At Seward Park I also developed the first hint of the addiction that was to change my life forever. At this point you may be thinking, the poor lad! He became a junkie, a drug addict who was saved by a Good Samaritan! No, nothing like that. It was all because I joined one of the school clubs.
I had now been in America and a student at Seward Park for a couple of years, and as far as I was concerned, I was now an American, albeit one named Frenchy. For all those who believe American education doesn’t work, I might suggest that in some ways it does, and it does a fantastic job.
We had a student government at Seward which encompassed in its membership the entire student body, although I do think twenty-five cents had to be paid for the privilege of this membership, but I’m not sure of that. There was also a great deal of uncertainty in my mind as to what that student government did, as everything seemed to be taken care of by the teachers and the school administration. Nevertheless, each year there were elections held, and the walls and bulletin boards sprouted campaign materials produced by the candidates. The campaigns included making presentations to the student assemblies and making campaign speeches in classrooms (during home room periods, of course) and the production of posters and buttons to be distributed. I think the aim of all this activity was to prepare us for democracy red in tooth and claw in the wider world, and it’s just possible it succeeded in that aim.
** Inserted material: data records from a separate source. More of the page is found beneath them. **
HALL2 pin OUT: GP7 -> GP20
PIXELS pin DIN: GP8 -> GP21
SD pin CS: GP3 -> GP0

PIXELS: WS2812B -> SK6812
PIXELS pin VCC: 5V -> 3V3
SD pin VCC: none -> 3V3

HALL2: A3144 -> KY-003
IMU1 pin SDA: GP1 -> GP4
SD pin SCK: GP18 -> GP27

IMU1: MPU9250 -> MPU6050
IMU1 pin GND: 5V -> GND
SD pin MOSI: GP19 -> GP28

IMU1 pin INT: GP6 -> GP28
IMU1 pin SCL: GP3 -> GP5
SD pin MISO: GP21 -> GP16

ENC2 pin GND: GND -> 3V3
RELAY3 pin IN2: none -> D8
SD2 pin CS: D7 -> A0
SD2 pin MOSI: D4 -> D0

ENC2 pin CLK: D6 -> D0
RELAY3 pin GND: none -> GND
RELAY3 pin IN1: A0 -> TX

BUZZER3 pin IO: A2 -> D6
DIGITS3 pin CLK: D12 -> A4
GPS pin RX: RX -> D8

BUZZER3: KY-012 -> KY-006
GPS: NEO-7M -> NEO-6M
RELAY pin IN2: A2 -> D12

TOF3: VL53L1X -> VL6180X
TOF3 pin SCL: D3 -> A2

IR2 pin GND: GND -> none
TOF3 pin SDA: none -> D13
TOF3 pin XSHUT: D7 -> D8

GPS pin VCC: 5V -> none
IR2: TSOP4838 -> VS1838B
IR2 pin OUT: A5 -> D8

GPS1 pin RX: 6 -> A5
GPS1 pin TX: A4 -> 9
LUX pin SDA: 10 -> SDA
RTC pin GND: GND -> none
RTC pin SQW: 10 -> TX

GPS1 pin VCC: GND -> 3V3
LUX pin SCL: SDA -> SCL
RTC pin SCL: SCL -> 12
In those days I had become a joiner, and for no reason that I can recall now, I decided that I wanted to run for office, that I wanted to become vice-president of the Student General (or Government) Organization. Possibly I just wanted to see if I could do it, if I was sufficiently popular in the school to bring it off. The campaigning was a lot of fun. To my surprise, just a couple of years after I had entered the school without knowing how to speak English, here I was, elected vice-president! After my election I told the president that I would be ready to take over whenever he died, but in the meantime, I had no idea of what I was supposed to do. Fortunately, I had to do absolutely nothing but sit quietly at meetings, and keep myself occupied with chatting with friends when there where no meetings.
Seward also had several extra-curricular clubs, and during my last year at Seward I discovered the chess club, which at that time was being run or “advised” by a chess lover named Henry Zolan, an English teacher. Unlike most clubs (I think they all ran with G.O. funding) which met once a week, the chess club met five days a week, mostly because Mr. Zolan liked to play chess, and it didn’t much matter to him with whom he played or when. The chess club simply provided him with an endless string of opponents. Now I had chess nearly every day before going to work. And one day, one of my fellow chess club members said to me after I had made a move, “Oh, that’s a book move!” There were books on chess? Suddenly I discovered there were indeed books on chess, more books on chess than on any other game or sport! If I studied them carefully enough and memorized them I could become a champion! I became a chess addict. Chess and one of those books changed my life in surprising ways, but that came later.